The alcoholic solution of nitro-glycerine is the preparation used in medicine and is termed glonoine or spirit of glonoine. It is made by combining 1 part of nitro-glycerine with 99 parts of alcohol; this is the one per cent solution generally used. It should be handled with care, kept in a cool place and care taken that the alcohol will not evaporate as there is danger of explosion.
Physiological action: A few drops will often cause cerebral engorgement, face becomes very flushed, followed by severe headache. As it is a very powerful brain stimulant in moderate doses, causing cerebral hyperemia, fullness and a feeling of pressure and even pain in the head, it must be used with care. It will also stimulate the heart, produce nausea if a large dose is taken.

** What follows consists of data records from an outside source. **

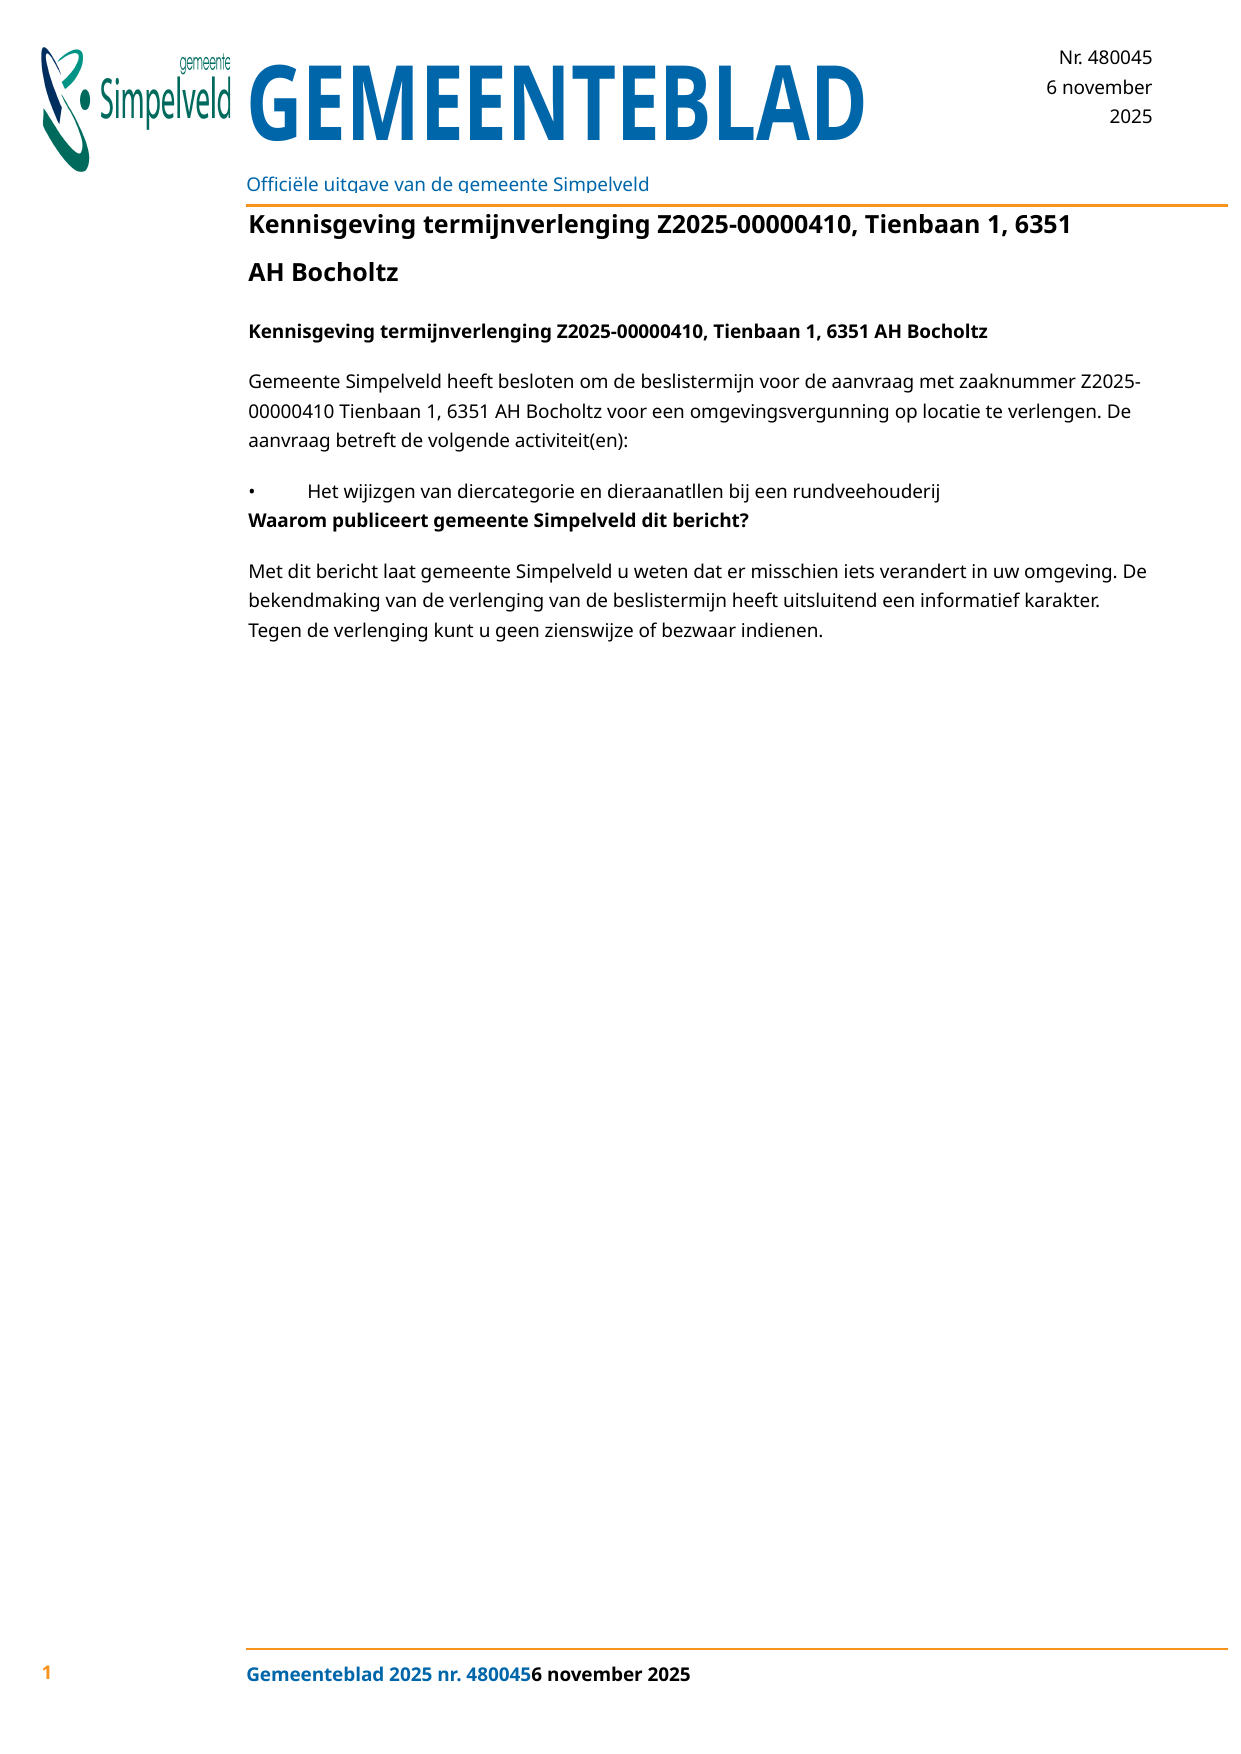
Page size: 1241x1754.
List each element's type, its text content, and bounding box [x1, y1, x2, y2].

text Gemeente Simpelveld heeft besloten om de beslistermijn voor de aanvraag met zaaknummer Z2025-00000410 Tienbaan 1, 6351 AH Bocholtz voor een omgevingsvergunning op locatie te verlengen. De aanvraag betreft de volgende activiteit(en): [248, 368, 1152, 453]
text Waarom publiceert gemeente Simpelveld dit bericht? [248, 507, 1152, 533]
list Het wijizgen van diercategorie en dieraanatllen bij een rundveehouderij [248, 478, 1152, 504]
text Kennisgeving termijnverlenging Z2025-00000410, Tienbaan 1, 6351 AH Bocholtz [248, 318, 1152, 344]
text Met dit bericht laat gemeente Simpelveld u weten dat er misschien iets verandert in uw omgeving. De bekendmaking van de verlenging van de beslistermijn heeft uitsluitend een informatief karakter. Tegen de verlenging kunt u geen zienswijze of bezwaar indienen. [248, 558, 1152, 643]
picture [41, 47, 231, 172]
text Kennisgeving termijnverlenging Z2025-00000410, Tienbaan 1, 6351 AH Bocholtz [248, 207, 1152, 288]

Use: In the 1% solution in moderate doses we get the physical effect. Therefore indicated where a powerful brain or heart stimulant is needed as in cerebral anemia that comes on suddenly, anemic headache, sunstroke, neuralgia of the heart, angina pectoris, asthma, post partum hemorrhages, palpitation of the heart, in fact any condition where there is marked anemic condition of the brain and a heart stimulant is needed temporarily. Small doses act better if it has to be persisted in for some time. In emergencies it is our best remedy if indicated. We also think of it in fainting spells, sluggish heart's action with pale appearance of the patient, skin perhaps cool. If we want its sedative or primary effect small doses of the 3rd to 6th dilution should be used. In these doses it will be found to be indicated where there is flushed appearance, determination of blood to the head and headache resulting from same. The general indications of glonoine in physical doses also apply to nitro-glycerine.